Wednesday, May 17, 2006

Before the Dawn : Recovering the Lost History of Our Ancestors

I just finished this excellent book which was written by Nicholas Wade. The author is a science reporter for the New York Times. The book covers a lot but the essence of the book is how the study of the human genome is allowing scientists and historians to learn more about the early origins of humanity.

Wade's coverage includes the ancient near extinction of humanity (DNA analysis shows at one point there were only 5000 humans left after a mass die off), human migration, and intra-human relations between Neanderthals and Homo sapiens. He also talks about the idea of race and the violent warmaking nature of human society.

On race, a Publisher's Weekly review noted, "And while 'race' is often a dirty word in science, one of the book's best chapters shows how racial differences can be marked genetically and why this is important, not least for the treatment of diseases."

As can be expected, those who dislike the notion of race do not like this book. One reviewer at Amazon wrote, "I hate to bad rap a book but this one seems to begin with the false premise that there is such a thing as 'race'. Geneticists, biologists and anthropologists have relegated the concept of race to the intellectual dung heap of pseudoscience." This review is of course misleading. The idea that race is not a sociological invention is still being debated. And whether you want to call it "race" or not, there are genetic differences in human populations and these can be used to trace the origins of the species, understand how mankind migrated, and help doctors treat diseases today.

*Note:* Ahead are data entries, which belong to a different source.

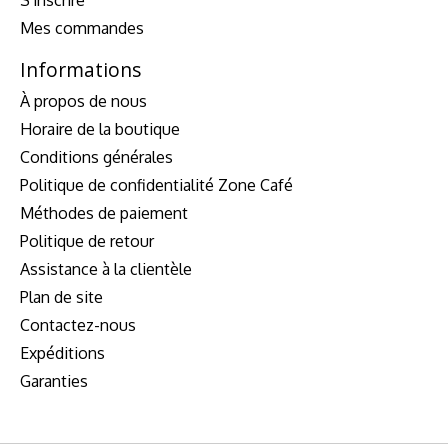
Mes commandes
Informations
À propos de nous
Horaire de la boutique
Conditions générales
Politique de confidentialité Zone Café
Méthodes de paiement
Politique de retour
Assistance à la clientèle
Plan de site
Contactez-nous
Expéditions
Garanties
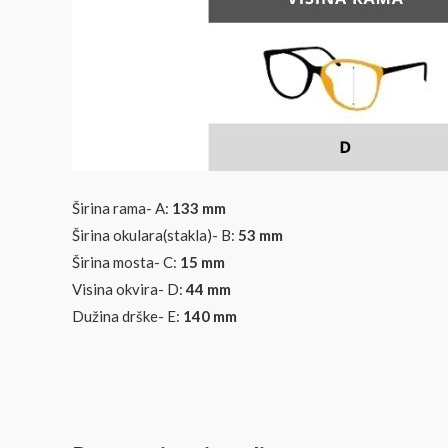
Širina rama- A:
133 mm
Širina okulara(stakla)- B:
53 mm
Širina mosta- C:
15 mm
Visina okvira- D:
44
mm
Dužina drške- E:
140
mm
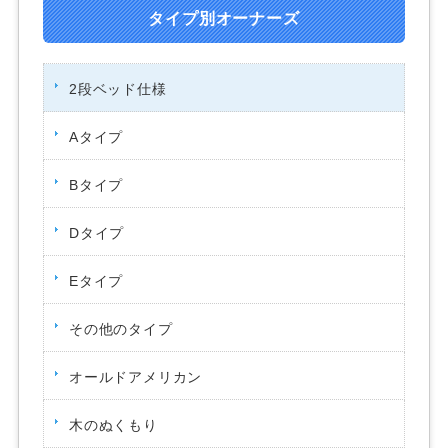
タイプ別オーナーズ
2段ベッド仕様
Aタイプ
Bタイプ
Dタイプ
Eタイプ
その他のタイプ
オールドアメリカン
木のぬくもり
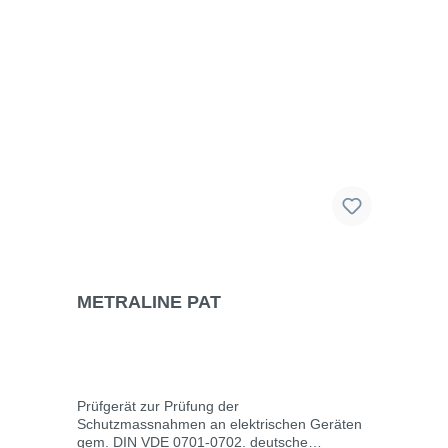
Irrtümer und Liefermöglichkeiten
vorbehalten.Für Druck-/Schreibfehler
übernehmen wir keine Haftung
METRALINE PAT
Prüfgerät zur Prüfung der
Schutzmassnahmen an elektrischen Geräten
gem. DIN VDE 0701-0702. deutsche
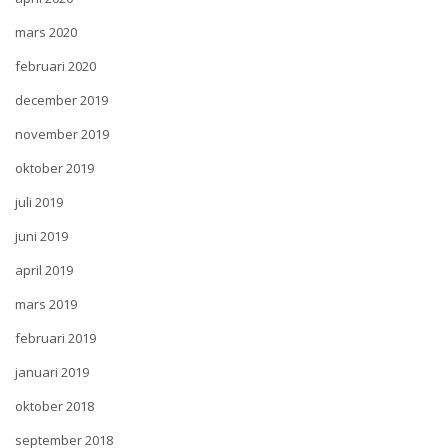
mars 2020
februari 2020
december 2019
november 2019
oktober 2019
juli 2019
juni 2019
april 2019
mars 2019
februari 2019
januari 2019
oktober 2018
september 2018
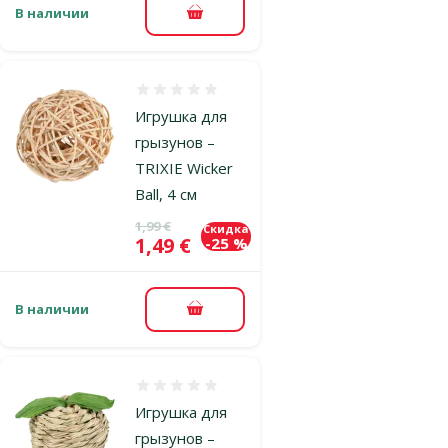
В наличии
В корзину
Оценка 0%
Игрушка для
грызунов –
TRIXIE Wicker
Ball, 4 см
Исходная цена
1,99 €
Скидка
Цена
1,49 €
-25 %
В наличии
В корзину
Оценка 0%
Игрушка для
грызунов –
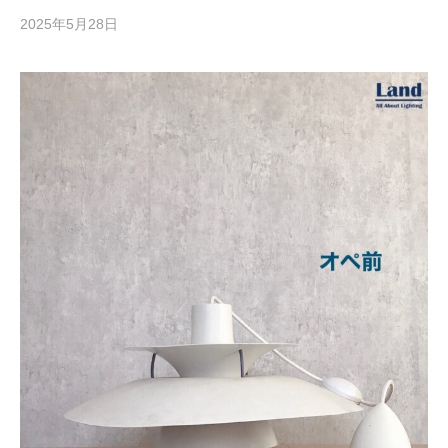
2025年5月28日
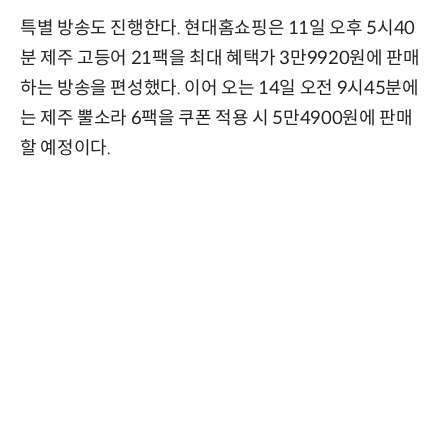
특별 방송도 진행한다. 현대홈쇼핑은 11일 오후 5시40
분 제주 고등어 21팩을 최대 혜택가 3만9920원에 판매
하는 방송을 편성했다. 이어 오는 14일 오전 9시45분에
는 제주 뿔소라 6팩을 쿠폰 적용 시 5만4900원에 판매
할 예정이다.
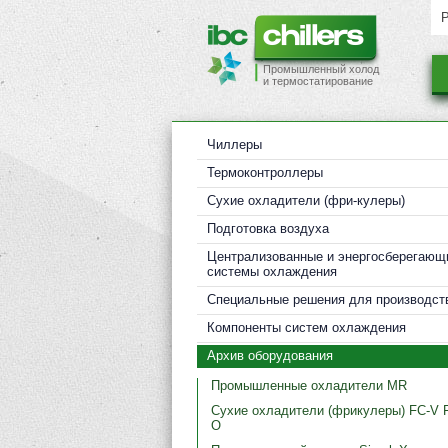
Промышленный холод
и термостатирование
Чиллеры
Термоконтроллеры
Cухие охладители (фри-кулеры)
Подготовка воздуха
Централизованные и энергосберегающ
системы охлаждения
Специальные решения для производст
Компоненты систем охлаждения
Архив оборудования
Промышленные охладители MR
Сухие охладители (фрикулеры) FC-V 
O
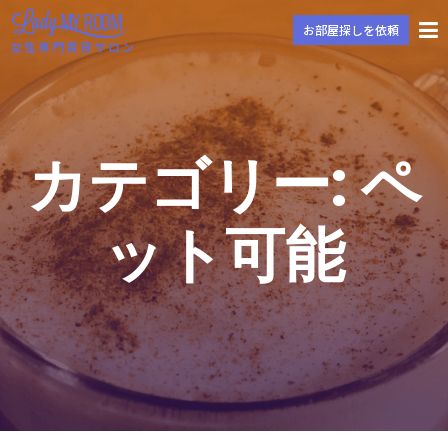
お部屋探しを依頼
女性専門賃貸サロン
カテゴリー:
ペ
ット可能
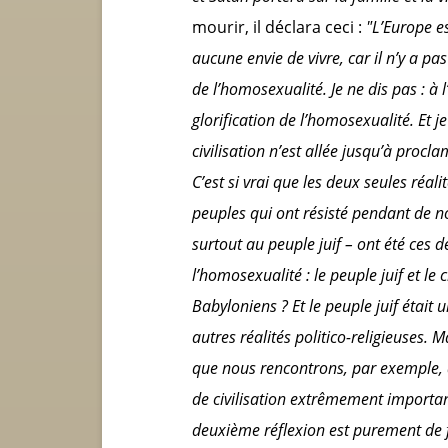
mourir, il déclara ceci :
"L’Europe es
aucune envie de vivre, car il n’y a pas 
de l’homosexualité. Je ne dis pas : à 
glorification de l’homosexualité.
Et je
civilisation n’est allée jusqu’à pro
C’est si vrai que les deux seules réali
peuples qui ont résisté pendant de 
surtout au peuple juif – ont été ces d
l’homosexualité : le peuple juif et le 
Babyloniens ? Et le peuple juif était u
autres réalités politico-religieuses. 
que nous rencontrons, par exemple, d
de civilisation extrêmement important
deuxième réflexion est purement de 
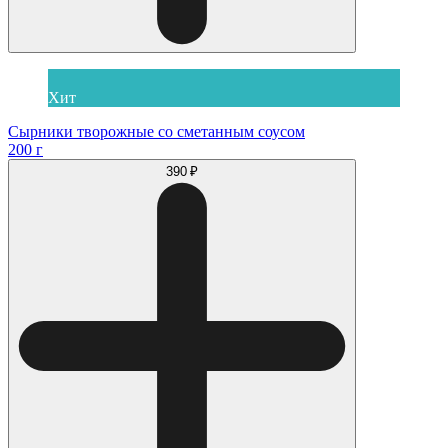
Хит
Сырники творожные со сметанным соусом
200 г
390 ₽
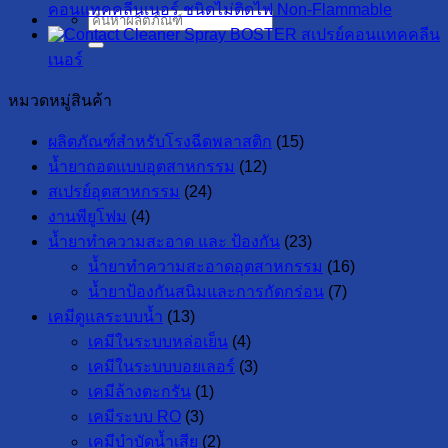
คอนแทคคลีนเนอร์ ชนิดไม่ติดไฟ Non-Flammable
ค้นหา:
สเปรย์คอนแทคคลีน
เนอร์
หมวดหมู่สินค้า
ผลิตภัณฑ์สำหรับโรงฉีดพลาสติก
(15)
น้ำยาถอดแบบอุตสาหกรรม
(12)
สเปรย์อุตสาหกรรม
(24)
งานพียูโฟม
(4)
น้ำยาทำความสะอาด และ ป้องกัน
(23)
น้ำยาทำความสะอาดอุตสาหกรรม
(16)
น้ำยาป้องกันสนิมและการกัดกร่อน
(7)
เคมีดูแลระบบน้ำ
(13)
เคมีในระบบหล่อเย็น
(4)
เคมีในระบบบอยเลอร์
(3)
เคมีล้างตะกรัน
(1)
เคมีระบบ RO
(3)
เคมีบำบัดน้ำเสีย
(2)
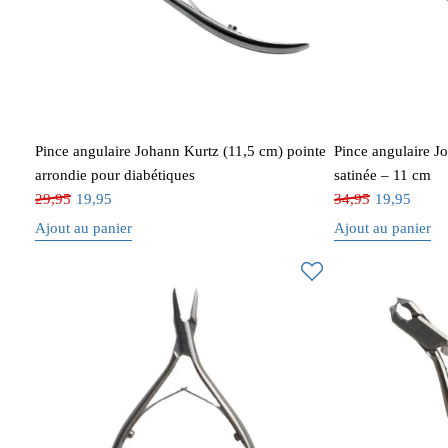
Pince angulaire Johann Kurtz (11,5 cm) pointe
Pince angulaire J
arrondie pour diabétiques
satinée – 11 cm
29,95
19,95
34,95
19,95
Ajout au panier
Ajout au panier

Others are objecting to the emphasis on early humans as being natural born killers. An anonymous reviewer in The Week wrote, "Wade is on particularly shaky ground when he insists that the ancient past was a time of unrelenting violence." Yet, for the vast majority of human history, humans lived as primitives and existed in a violent natural world. It took a long time for humans to develop what we would regard as civilization. Are we supposed to believe that the ancient humans were pacifists? That is unlikely. Intuitively, it would make sense to argue that the early humans would be more violent than we are today to deal with a hostile natural world. Wade can not prove this but it is a sound hypothesis.

All in all, this is a good book. It is well written and thought provoking. I highly recommend it.

2 comments:

elementaryhistoryteacher said...

Perhaps we are not any less violent or any more violent than years past. We want to believe that we are more civilized today because of our advances in technology, our advanced knowledge about the world, etc. but we still kill each other, we steal, and maim one another. Our basic needs are the same and our choices to meet them may be different technologically but the results are the same. We attempt to get the most we can, we often beat one another to the punch, and tend to look the other way when we see wrongdoing. Gee....I sound so cynical. Didn't mean to. Thanks for bringing this book to my attention. It looks interesting.

Robin said...

Of course humans are natural killers. In order to survive as a species, killing other animals was necessary for protection and sustenance. And I think it is slightly naive to think that early man didn't kill one another for the same reasons. Humans are, after all, animals. And, as the previous commenter noted, it still continues today, under the guise of "civilization".

This sounds like a fascinating read. Thanks for the tip!